Travel insurance exists to cover the cost of the unforeseen, such as an unexpected illness, accident and medical emergency or the theft of your devices and belongings.
Travel insurance is also there if you have to cancel your trip before departing, or need to return early due to an emergency. But before you buy, here are 10 things you need to know.
1. Buy ASAP to cover cancellations
Forked out a ton on tours, hotels and flights? Buy travel insurance as soon as you’ve booked to cover trip cancellation and cancellations due to illness, redundancy or other unforeseen reasons. Know that cancellation cover is typically offered only on Comprehensive policies.
2. Buy the right policy for you, your destination and activities
Make sure a travel insurance policy is right for your needs by checking the table of benefits. Certain destinations offer excellent medical care, while others do not. In many cases, anything less than Comprehensive cover won’t take care of cancellations and medical evacuations. Similarly you made need to by optional extra cover for certain risky activities like scuba diving and water sports and winter sports at the snow.
3. Not all pre-existing medical conditions are covered
Check that your medical conditions are covered. Many pre-existing medical conditions are automatically covered by travel insurance. If yours is not on the list and you need to claim medical cover because of it, your claim may be rejected.
4. Comprehensive cover may be compulsory
Certain countries require proof of travel insurance in order to apply for entry visas or visas for longer stays. In most cases comprehensive cover is required to cover medical and hospital costs as we all medical transport and evacuations. This applies to countries in the Schengen Zone including Greece, Italy and Spain.
Apart from country restrictions, many tour operators and accommodation providers need to know that you’re adequately covered for medical emergencies. These include Contiki Tours and Stray Asia tours.
5. Read terms and conditions of credit card cover
Think your credit card insurance will be enough? Do your homework and read the fine print. The cover provided by credit cards is often limited and restricted to products or services bought using the card.
6. Cruise holidays need specialised cover
Going on a cruise? For cruise trips longer than 2 days you will need travel insurance in order to claim for cancellation and medical costs. Travel with Jane offers a Cruise Add-on with specialised cover for cruise, yacht and ferry trips in Australia and abroad.
7. Snowboarding and skiing needs extra cover
Heading to snow? You’ll most certainly need special winter sports cover to look after injuries or medical emergencies due to snowboarding and skiing. Due to the high probability of serious injuries, and the exorbitant cost of airlifting injured travellers off remote mountain tops, travel insurance providers require you to add specific snow cover to your policy. See our Snow Add-on.
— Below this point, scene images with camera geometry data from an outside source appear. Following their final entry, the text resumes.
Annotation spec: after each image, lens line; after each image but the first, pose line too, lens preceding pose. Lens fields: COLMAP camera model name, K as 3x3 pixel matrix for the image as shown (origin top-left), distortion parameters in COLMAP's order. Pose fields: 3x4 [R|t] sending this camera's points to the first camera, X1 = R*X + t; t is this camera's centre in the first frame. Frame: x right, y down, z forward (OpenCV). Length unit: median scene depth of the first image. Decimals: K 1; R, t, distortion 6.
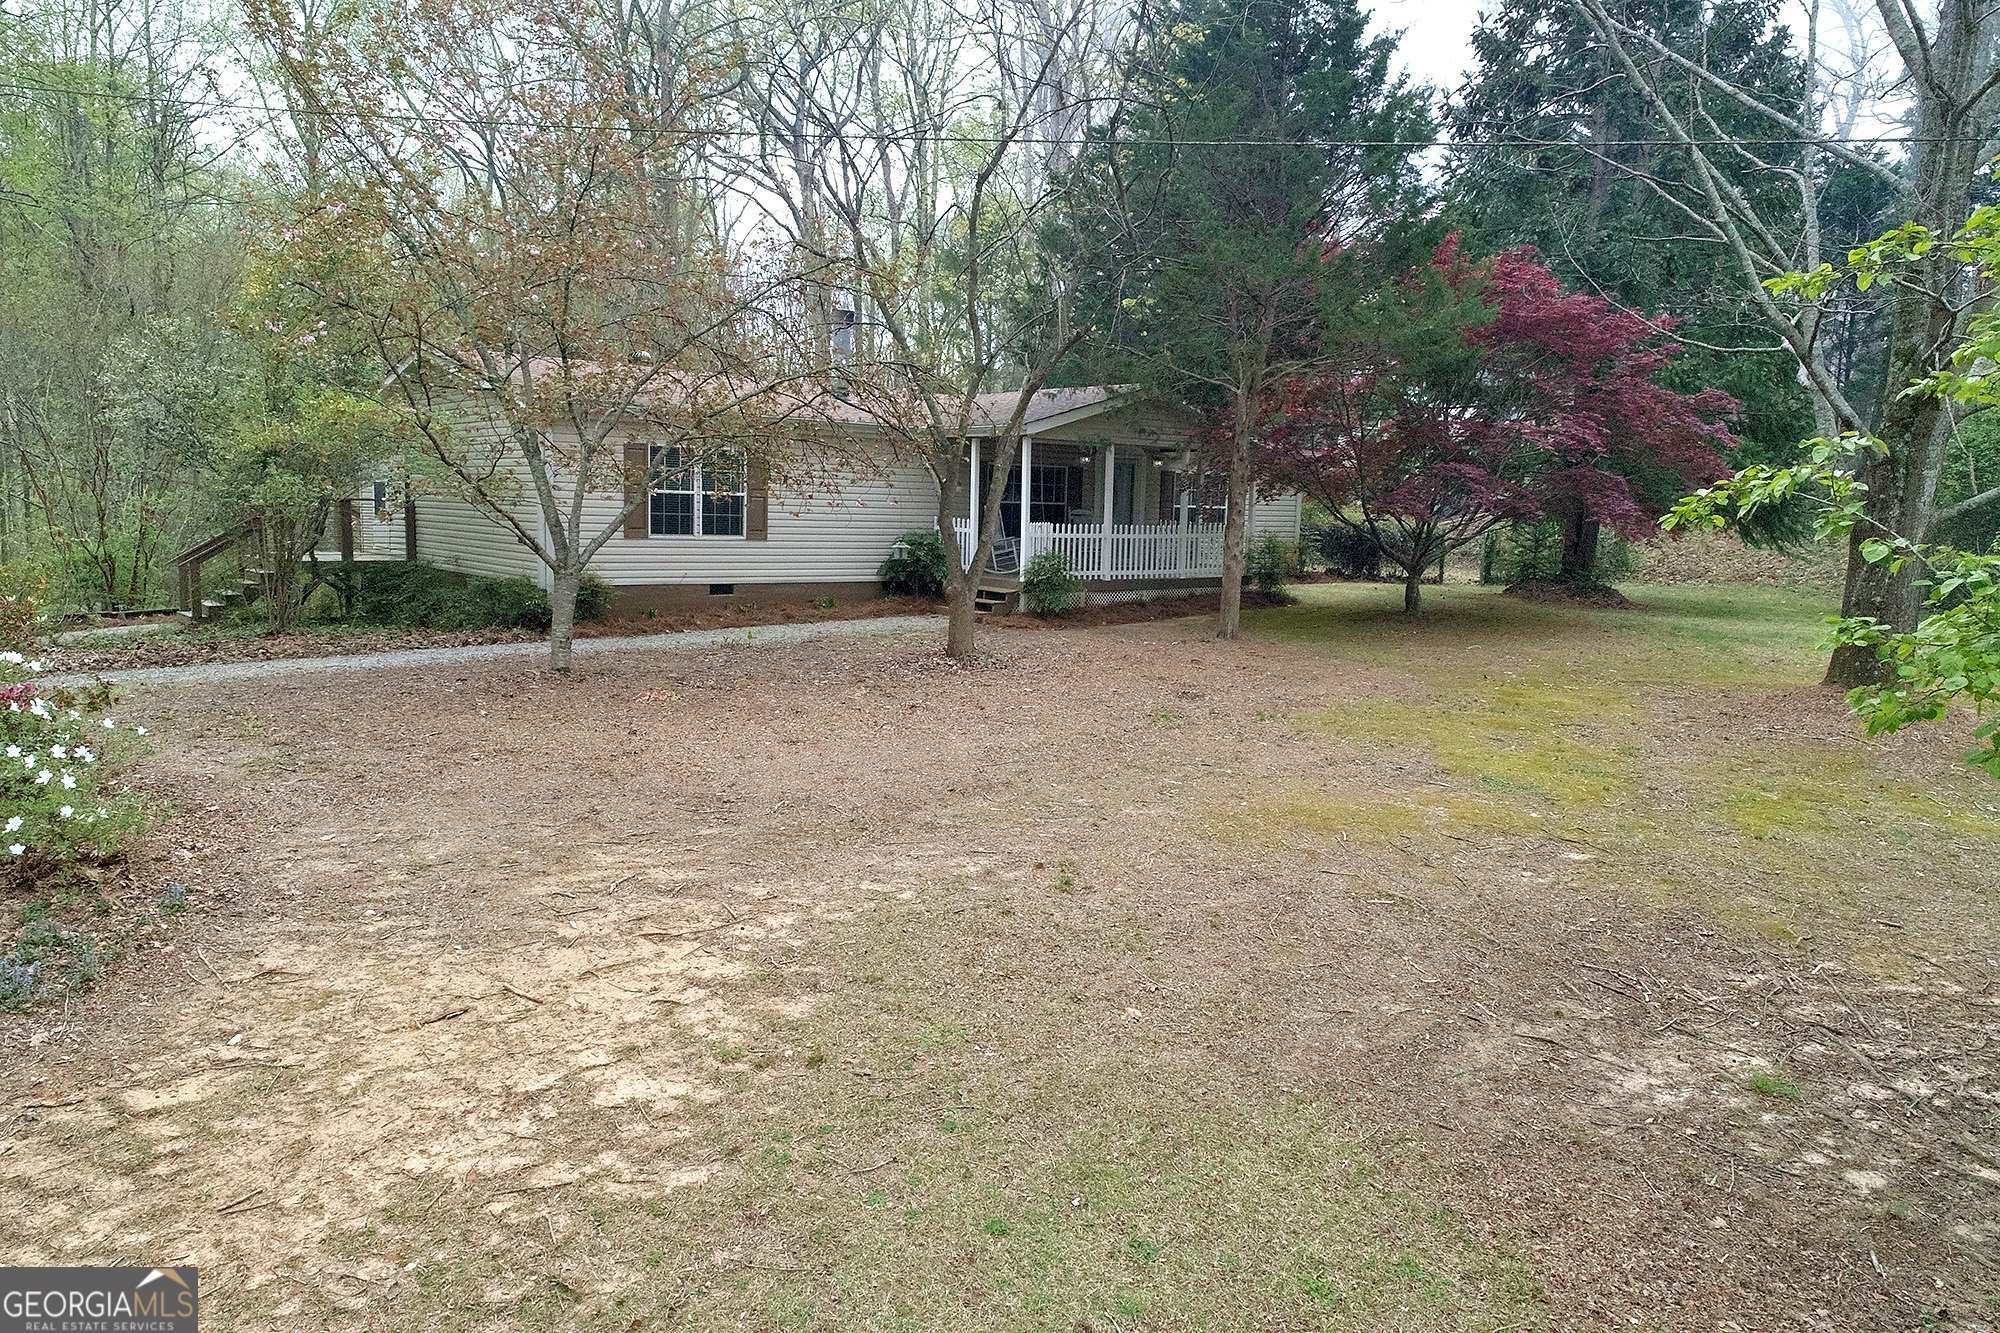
lens RADIAL K [[1345.5, 0, 995.7], [0, 1345.5, 675.3], [0, 0, 1]] dist [-0.000798, 0.004192]
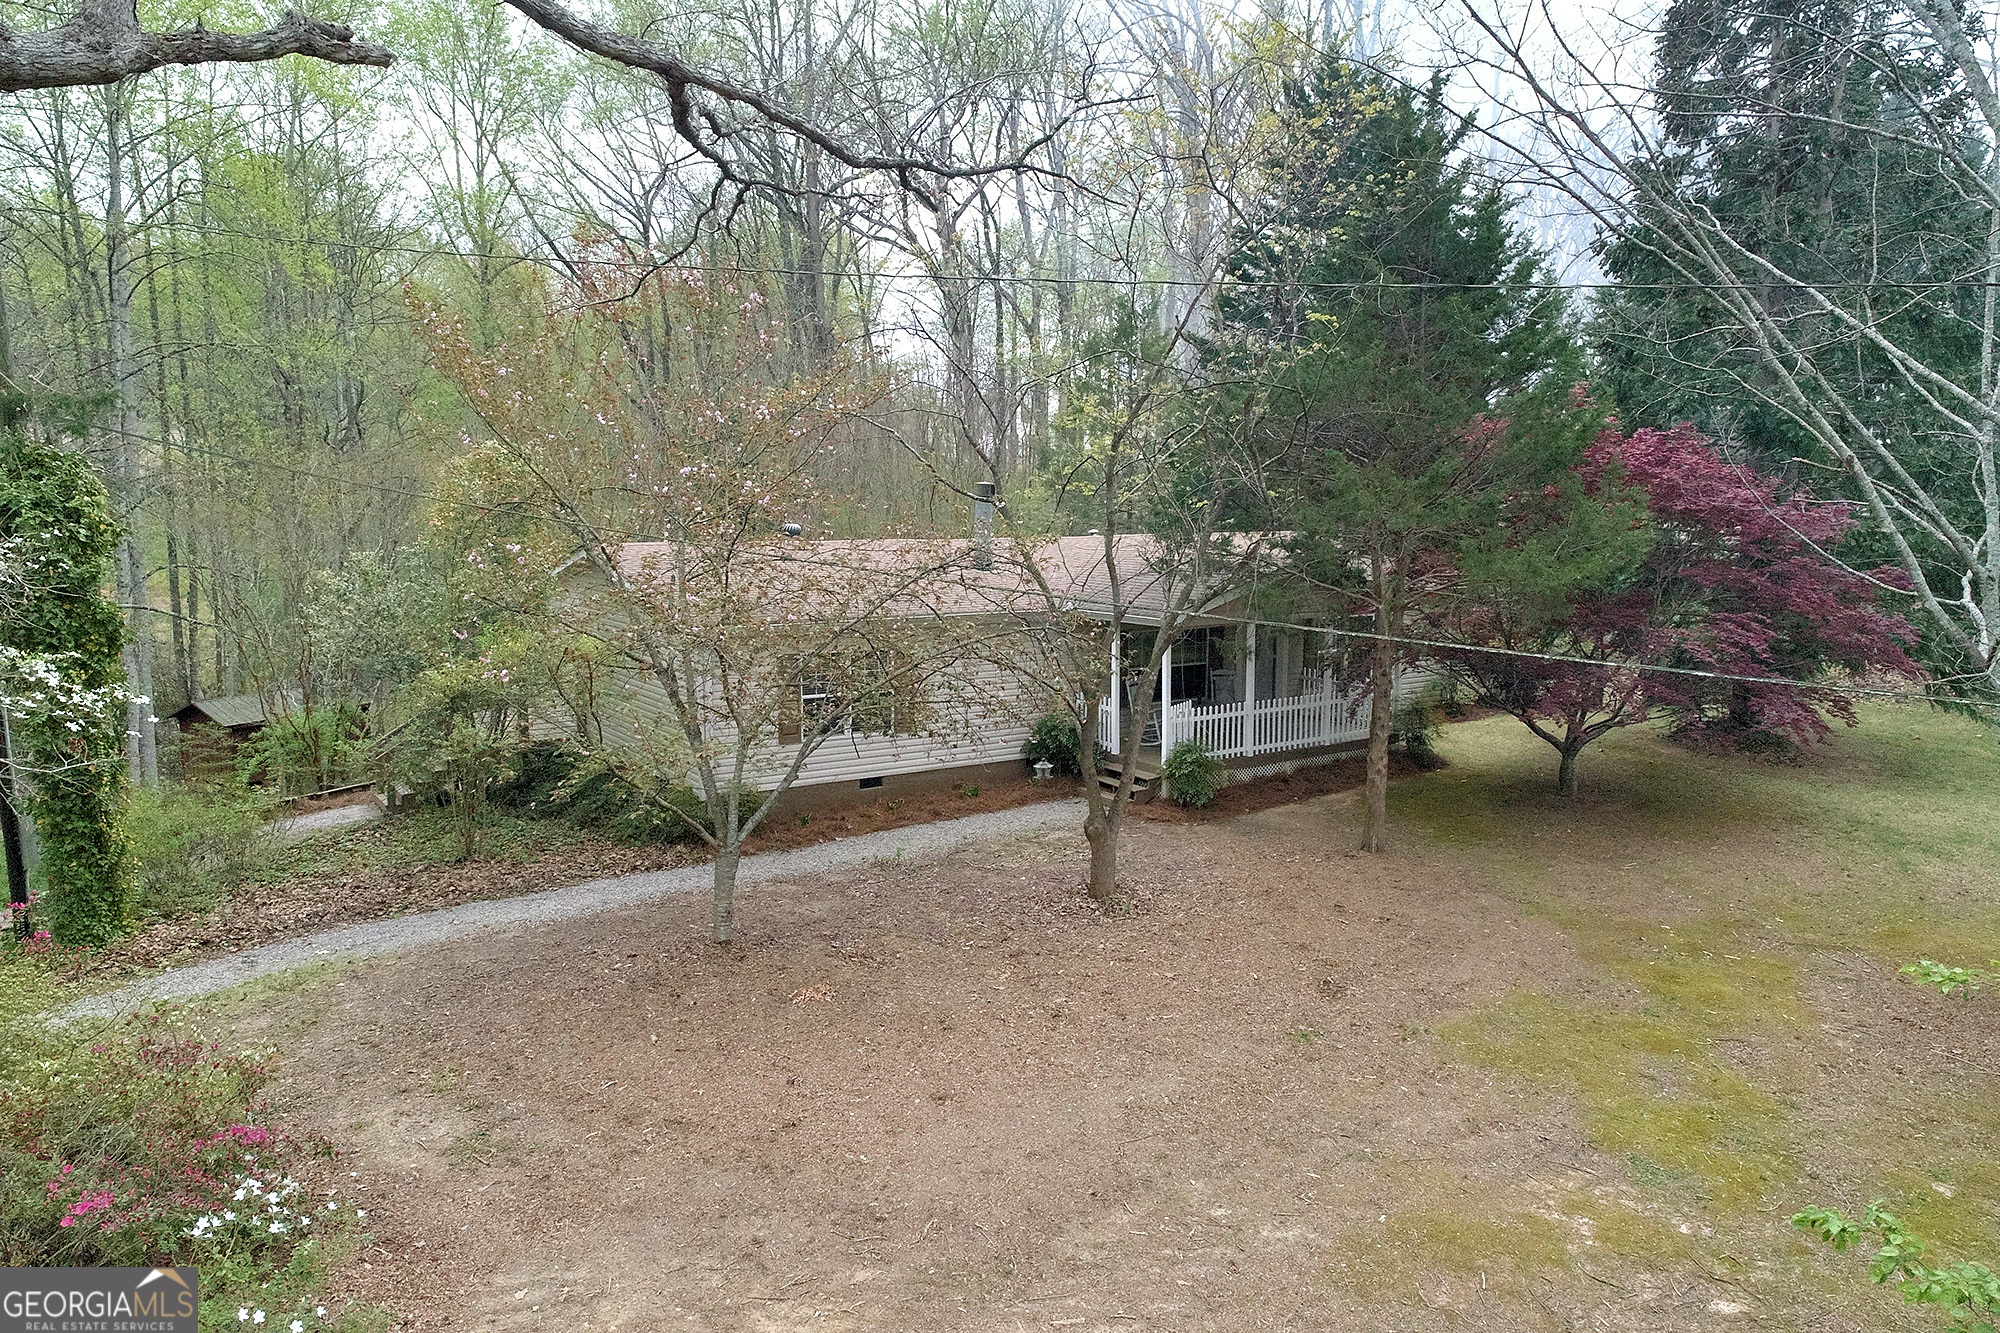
lens RADIAL K [[1345.5, 0, 995.7], [0, 1345.5, 675.3], [0, 0, 1]] dist [-0.000798, 0.004192]
pose [[0.993989, -0.012742, -0.108739, 0.004592], [0.012896, 0.999917, 0.000707, -0.136840], [0.108721, -0.002105, 0.994070, -0.016203]]
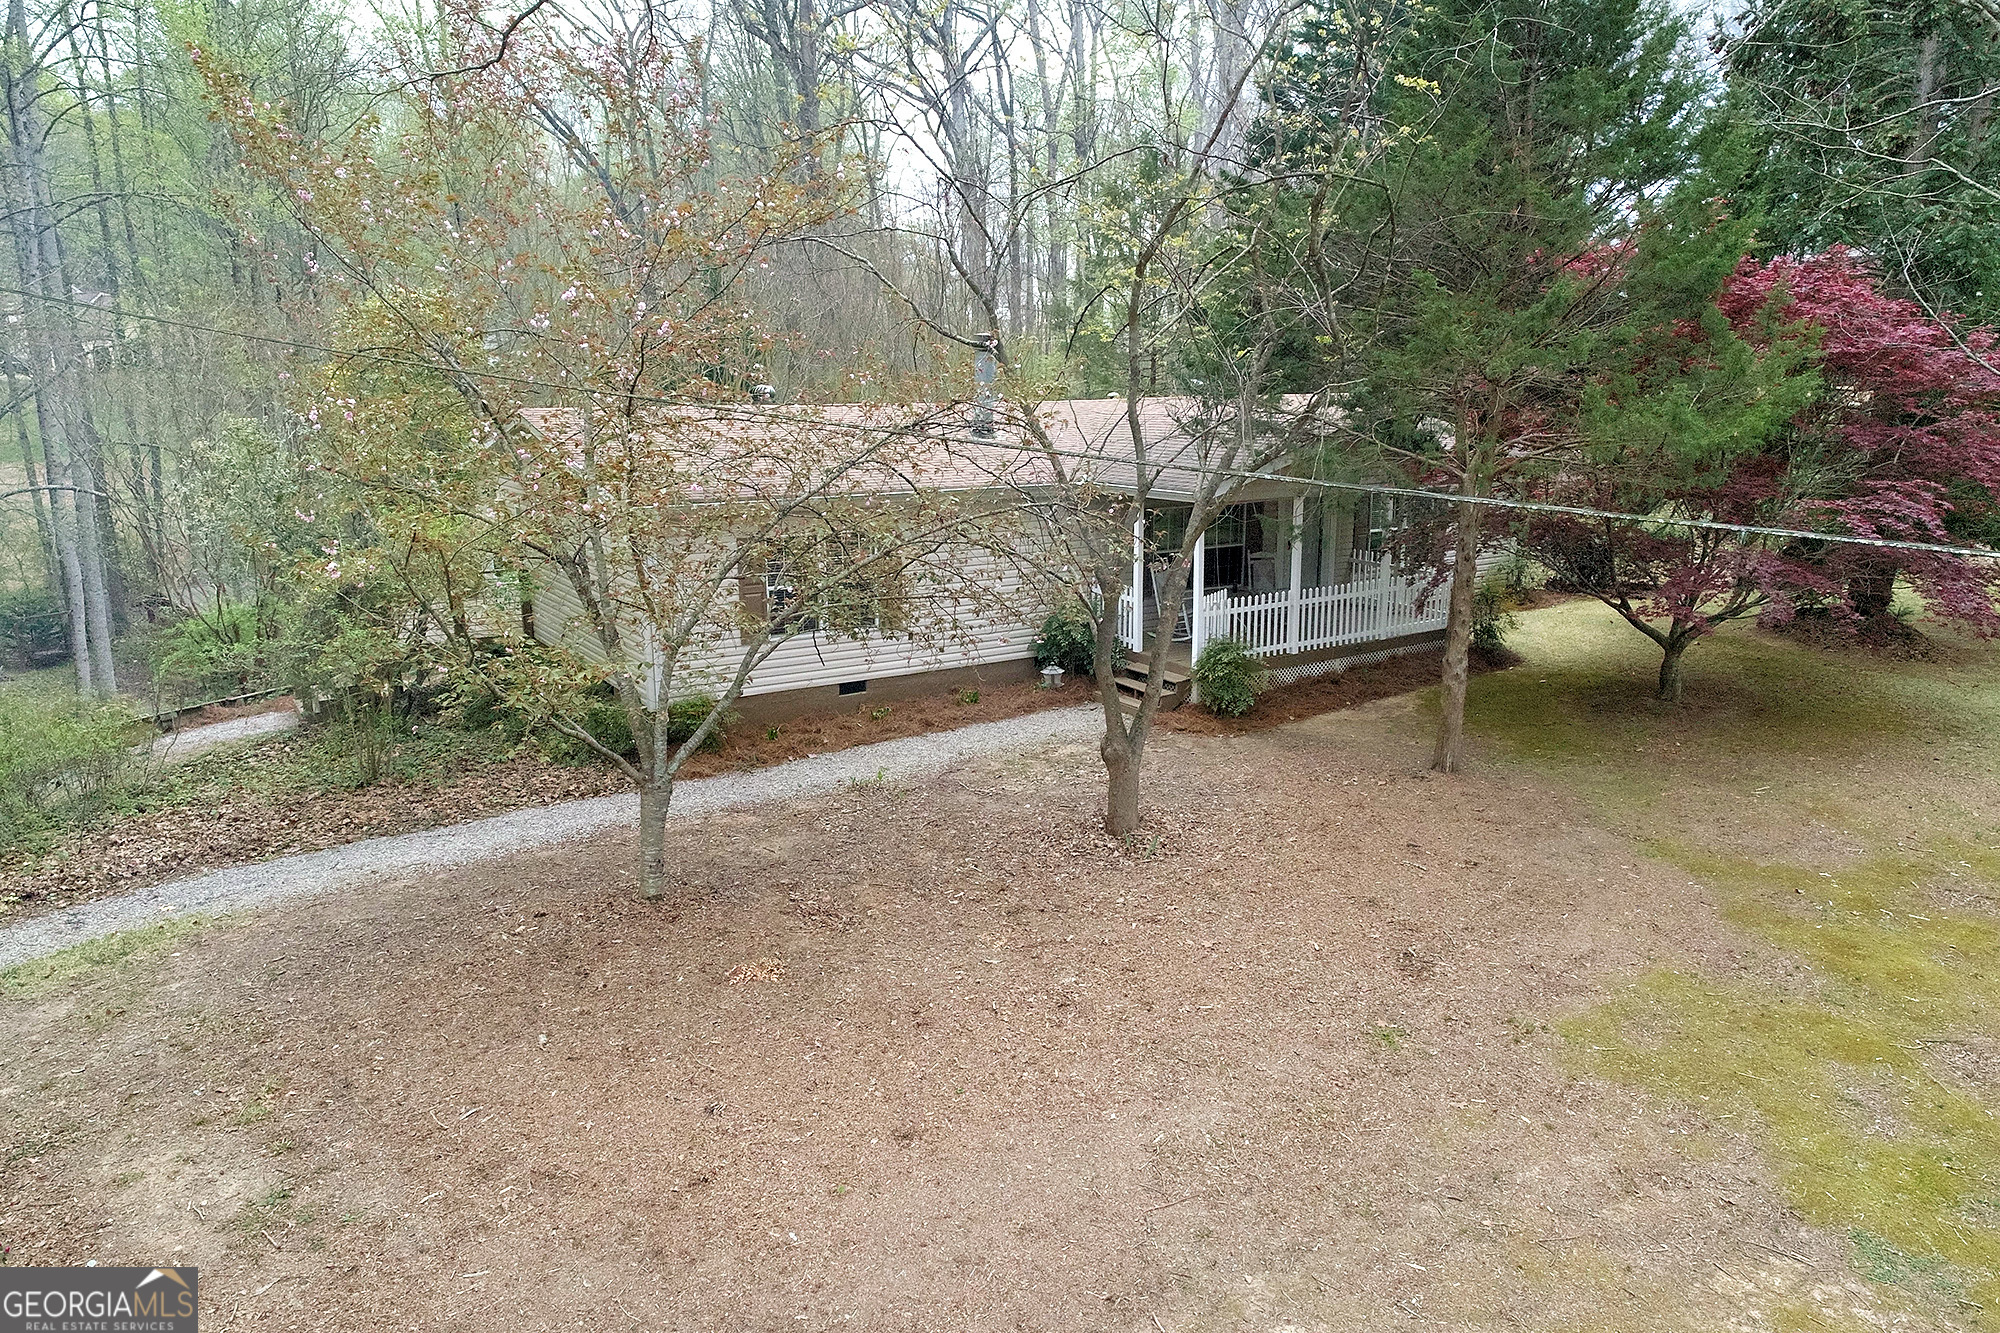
lens RADIAL K [[1345.5, 0, 995.7], [0, 1345.5, 675.3], [0, 0, 1]] dist [-0.000798, 0.004192]
pose [[0.992267, -0.006956, -0.123925, -0.000146], [0.018211, 0.995782, 0.089925, -0.140607], [0.122777, -0.091486, 0.988209, 0.126567]]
8. Limits apply for pregnant travellers
Travelling while pregnant? There’s a limit to the days you’re allowed to fly up to, as well as be covered by travel insurance. In the event of an emergency birth overseas, your medical bill may be covered, but the costs of your newborn are definitely not covered. Learn more about how travel insurance works while pregnant, and check out Jane’s Pregnancy Add-on
9. Travel must start and end in Australia
You’re only covered if your policy is bought while you’re in Australia, not once you’ve left or arrived at your overseas destination. If you land, only to discover you need travel insurance as an entry visa condition, or a stipulation by your tour operator, you will be able to buy Australian travel insurance online, but any claim you make won’t be supported.
10. Natural disasters and disease outbreaks
Once a natural disaster, pandemic, or major global event with impacts on travel has been adequately announced in the media like the coronavirus, and by travel or health authorities, and you buy travel insurance, you’ll probably not be covered for a related claim.
That’s because travel insurance is there to take care of unforeseen events. Once an event is common knowledge, and a travel advisory to ‘do not travel’ has been issued by the Australian government, travellers buying flights, accomodation and insurance do so in full knowledge that their trip may be impacted.